In: Economics
An engineer deposits $2,000 per month for four years at a rate
of 24% per year, compounded semiannually.
How much will he be able to withdraw 10 years after his last
deposit ?
Solution:-
In order to answer this question, it is essential that we first draw a timeline to fully understand the problem. I have attached the workings and timeline of this problem below.
First, we convert the deposits that are monthly, into semiannual deposits. We do this by simply multiplying the monthly deposit of $2000 by 6 to get $12000.

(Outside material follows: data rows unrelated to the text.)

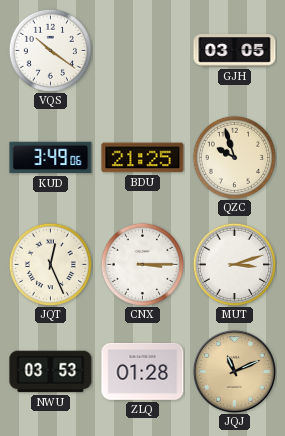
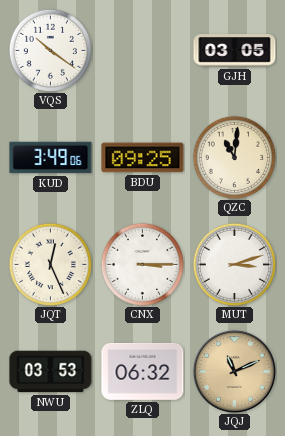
BDU: 21:25 -> 09:25
QZC: 9:57 -> 11:01
ZLQ: 01:28 -> 06:32
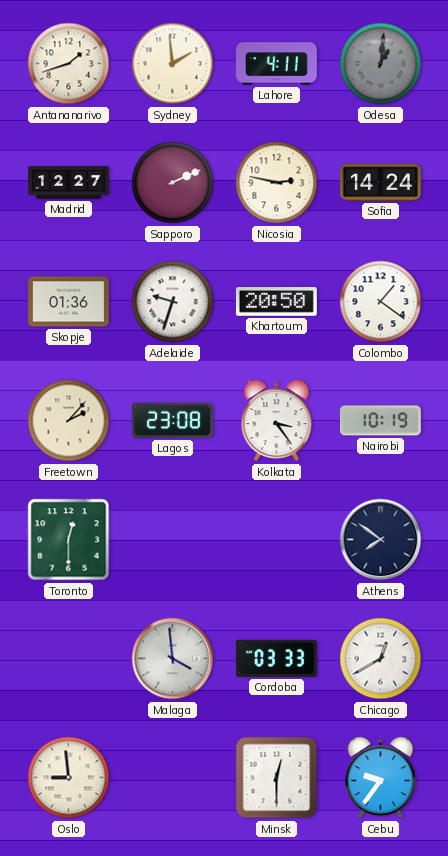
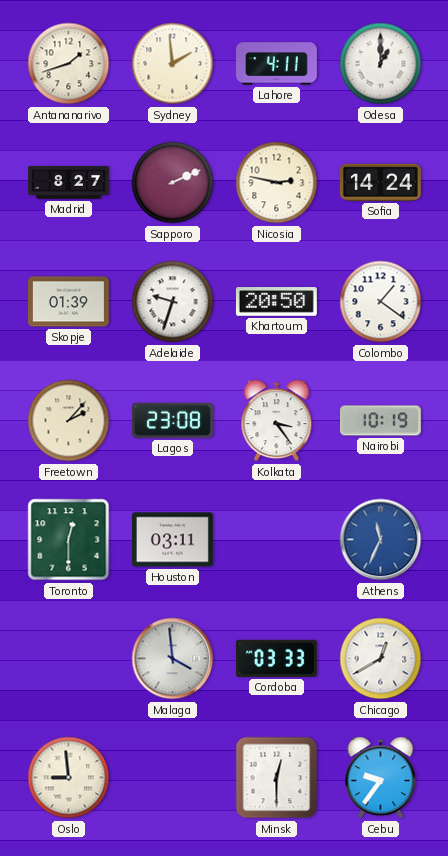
Odesa: 1:01 -> 1:00
Odesa dial: grey -> white
Madrid: 12:27 -> 8:27
Skopje: 01:36 -> 01:39
Houston: none -> 03:11
Athens: 7:51 -> 11:34
Athens dial: navy -> blue
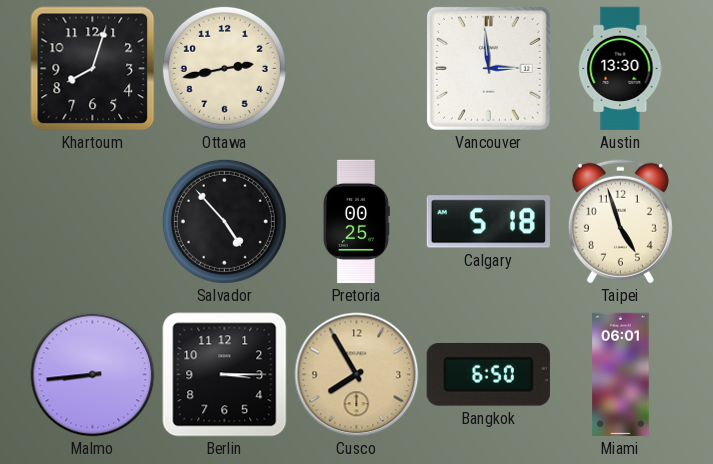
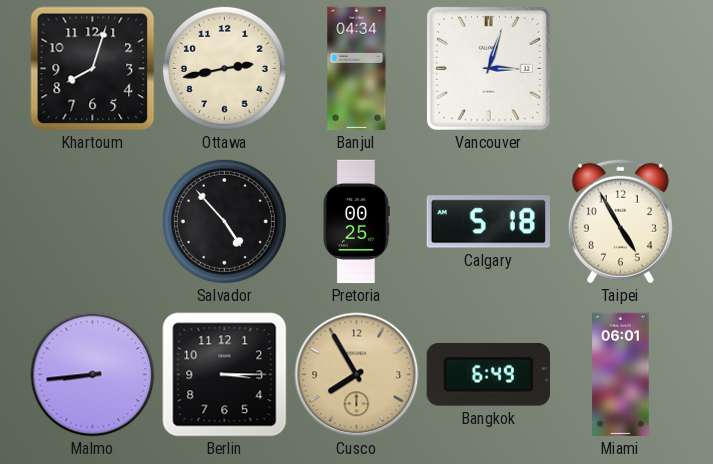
Banjul: none -> 04:34
Vancouver: 2:59 -> 3:03
Austin: 13:30 -> none
Taipei: 4:57 -> 4:55
Bangkok: 6:50 -> 6:49
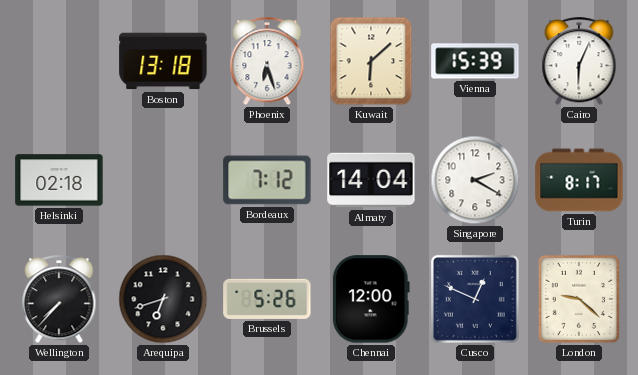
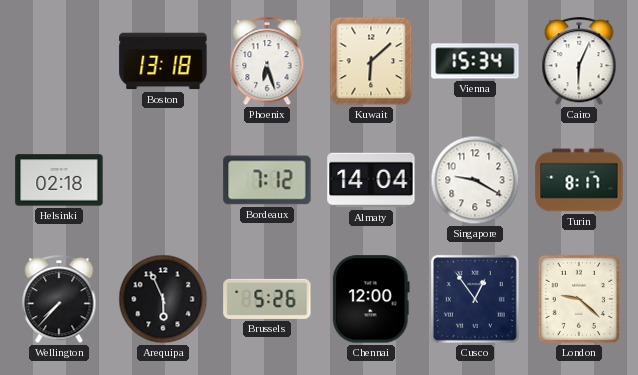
Vienna: 15:39 -> 15:34
Singapore: 2:20 -> 9:20
Arequipa: 6:42 -> 5:56
Cusco: 12:49 -> 12:54
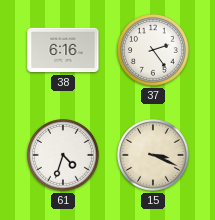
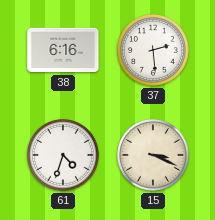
37: 2:24 -> 2:29
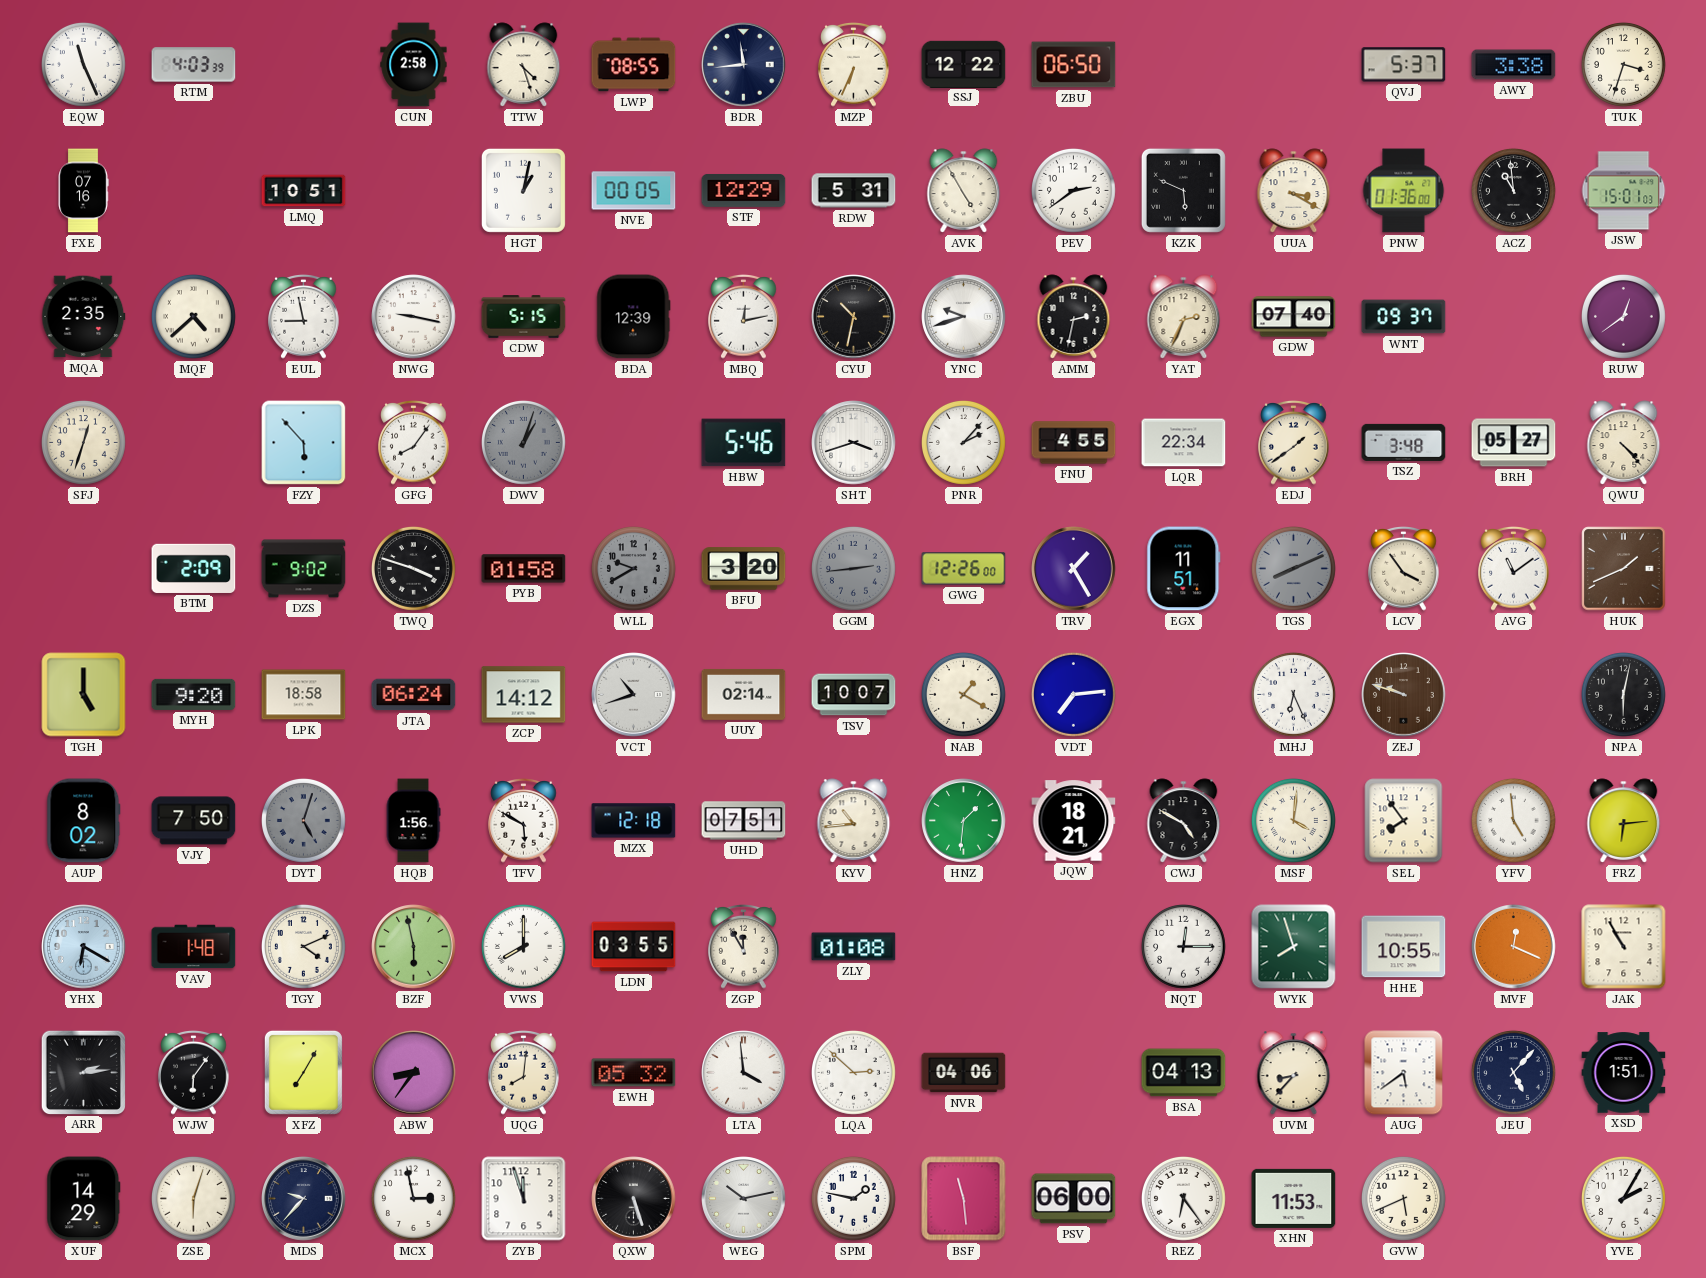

Then, we convert the 24% yearly interest rate into semiannual by dividing it by 2. This gives us r=12%
We also convert the number of periods 'n' in a semiannual form by multiplying the number of years 4*2 as each year is going to have 2 periods (semi-annual).
Then, we find the Future value of this annuity at year 4.
Using the formula shown in the workings, we get the Future value of this annuity.
Next, we need to find the future value of our deposits at year 14 (4+10).
We do this by using the previously found Future value as the PV@year 4 and getting the future value FV@year14
In doing so, we use the same semi-annual interest rate 12% and number of periods 'n' now becomes 10*2=20 periods.
Further calculations shown in the picture result in the value of $1,423,757.26 as the amount that can be withdrawn after 10 years of last deposit.